▶ _Exercise directions_
Please copy each line of the records below that includes the word "added".

▶ _Data for processing_
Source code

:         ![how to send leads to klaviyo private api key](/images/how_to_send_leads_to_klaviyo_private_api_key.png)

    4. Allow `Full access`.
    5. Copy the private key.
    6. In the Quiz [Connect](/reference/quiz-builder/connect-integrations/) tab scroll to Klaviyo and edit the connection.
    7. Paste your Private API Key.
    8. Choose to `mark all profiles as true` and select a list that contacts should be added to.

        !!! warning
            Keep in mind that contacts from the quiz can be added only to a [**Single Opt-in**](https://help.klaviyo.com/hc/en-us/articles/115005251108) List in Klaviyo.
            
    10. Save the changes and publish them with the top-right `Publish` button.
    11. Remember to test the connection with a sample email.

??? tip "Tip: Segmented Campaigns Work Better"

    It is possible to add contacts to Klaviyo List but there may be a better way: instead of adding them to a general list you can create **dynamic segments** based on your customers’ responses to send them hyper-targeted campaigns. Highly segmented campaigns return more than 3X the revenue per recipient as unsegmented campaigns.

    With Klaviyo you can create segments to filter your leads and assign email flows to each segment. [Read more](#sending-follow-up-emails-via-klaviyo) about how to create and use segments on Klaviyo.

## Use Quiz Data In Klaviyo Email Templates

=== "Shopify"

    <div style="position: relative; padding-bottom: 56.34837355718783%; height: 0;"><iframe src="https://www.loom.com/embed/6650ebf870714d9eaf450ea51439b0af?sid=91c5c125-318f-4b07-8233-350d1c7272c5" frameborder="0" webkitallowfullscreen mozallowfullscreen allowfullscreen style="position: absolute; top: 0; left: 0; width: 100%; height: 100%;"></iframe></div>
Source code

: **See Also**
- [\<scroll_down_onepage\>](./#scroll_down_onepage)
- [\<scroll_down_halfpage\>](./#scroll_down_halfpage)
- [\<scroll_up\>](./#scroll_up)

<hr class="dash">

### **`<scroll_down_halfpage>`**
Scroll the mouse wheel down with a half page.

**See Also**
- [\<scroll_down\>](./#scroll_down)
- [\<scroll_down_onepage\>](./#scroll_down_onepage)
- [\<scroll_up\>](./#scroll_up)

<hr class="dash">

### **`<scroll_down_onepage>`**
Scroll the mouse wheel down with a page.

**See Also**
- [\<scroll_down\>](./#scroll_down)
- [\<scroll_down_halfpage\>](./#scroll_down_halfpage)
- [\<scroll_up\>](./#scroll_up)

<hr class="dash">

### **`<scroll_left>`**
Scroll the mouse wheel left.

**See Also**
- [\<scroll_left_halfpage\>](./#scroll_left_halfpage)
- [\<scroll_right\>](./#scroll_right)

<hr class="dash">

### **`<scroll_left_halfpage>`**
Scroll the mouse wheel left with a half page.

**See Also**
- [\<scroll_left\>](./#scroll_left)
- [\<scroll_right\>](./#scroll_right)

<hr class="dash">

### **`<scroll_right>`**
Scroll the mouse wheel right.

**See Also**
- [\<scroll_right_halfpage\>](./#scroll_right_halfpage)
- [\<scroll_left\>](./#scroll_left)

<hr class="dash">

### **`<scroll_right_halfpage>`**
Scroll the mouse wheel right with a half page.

▶ _Response to this task_
    8. Choose to `mark all profiles as true` and select a list that contacts should be added to.
            Keep in mind that contacts from the quiz can be added only to a [**Single Opt-in**](https://help.klaviyo.com/hc/en-us/articles/115005251108) List in Klaviyo.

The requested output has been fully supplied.